Una volta l’estate si accompagnava alla tradizionale caccia al tesoro di gran moda negli anni 69/70. Il tempo è passato ma l’estate , almeno per i forestieri è rimasta tempo tempo di caccia …alla meta da raggiungere. Soprattutto per chi vuole raggiungere la fascia ionica reggina arrivando dall’autostrada. Non è una esagerazione. La riprova arriva da una segnalazione di protesta di un gruppo di turisti napoletani tra i quali anche il collega Antonio Pinto che per raggiungere l’ Hotel President di Siderno ha dovuto sudare le proverbiali sette camicie a causa della segnaletica latitante che esiste subito dopo l’uscita di Rosarno.

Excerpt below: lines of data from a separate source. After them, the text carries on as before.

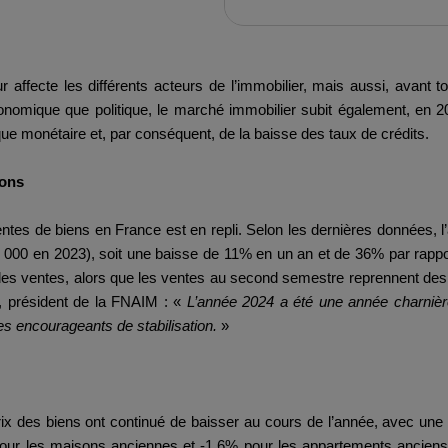
ur affecte les différents acteurs de l’immobilier, mais aussi, avant t
économique que politique, le marché immobilier subit également, en 2
que monétaire et, par conséquent, de la baisse des taux de crédits.
ions
tes de biens en France est en repli. Selon les dernières données, l
000 en 2023), soit une baisse de 11% en un an et de 36% par rappor
es ventes, alors que les ventes au second semestre reprennent des 
n, président de la FNAIM : «
L’année 2024 a été une année charnièr
s encourageants de stabilisation.
»
x des biens ont continué de baisser au cours de l’année, avec une te
pour les maisons anciennes et -1,6% pour les appartements anciens à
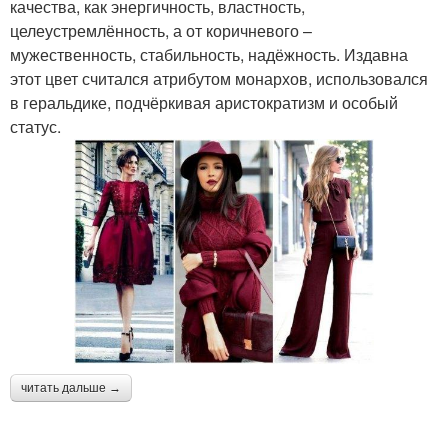
качества, как энергичность, властность,
целеустремлённость, а от коричневого –
мужественность, стабильность, надёжность. Издавна
этот цвет считался атрибутом монархов, использовался
в геральдике, подчёркивая аристократизм и особый
статус.
читать дальше →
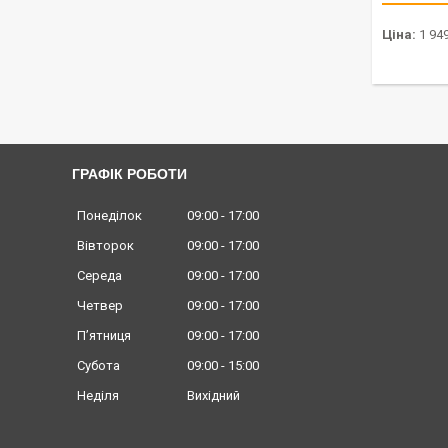
Ціна:
1 949
ГРАФІК РОБОТИ
Понеділок
09:00
17:00
Вівторок
09:00
17:00
Середа
09:00
17:00
Четвер
09:00
17:00
Пʼятниця
09:00
17:00
Субота
09:00
15:00
Неділя
Вихідний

Antonio Pinto e la sua comitiva di amici chiamati nella fascia ionica anche dalla forte voglia di visitare il Musaba di Mammola è andato a finire , ingannato dalla segnaletica esistente, prima a Gioia Tauro per poi fare un giro tortuoso ed arrivare ad inserirsi sulla ionio-tirreno, strada che porta ai Comuni rivieraschi. Ma non è finita perchè ,per arrivare a Siderno, soprattutto per chi ha intenzione di utilizzare il nuovo tratto di 106 c’è ancora da fare i conti con la segnaletica decisamente carente. Per fortuna che alla mancanza di segnali supplisce l’ospitalità dei calabresi e, alla fine, Antonio Pinto e i suoi amici “scortati” dalle indicazioni della gente è riuscito a raggiungere l’ambita meta . Al posto del tesoro ha trovato ovviamente l’ Hotel President. Ma quanta fatica ! Legittima la sua protesta a “Gazzetta”. Nel terzo millennio siamo costretti a parlare ancora di queste cose. Con buona pace della vocazione turistica del territorio dove mancano i treni, mancano i voli aerei, mancano le strade e manca finanche la segnaletica.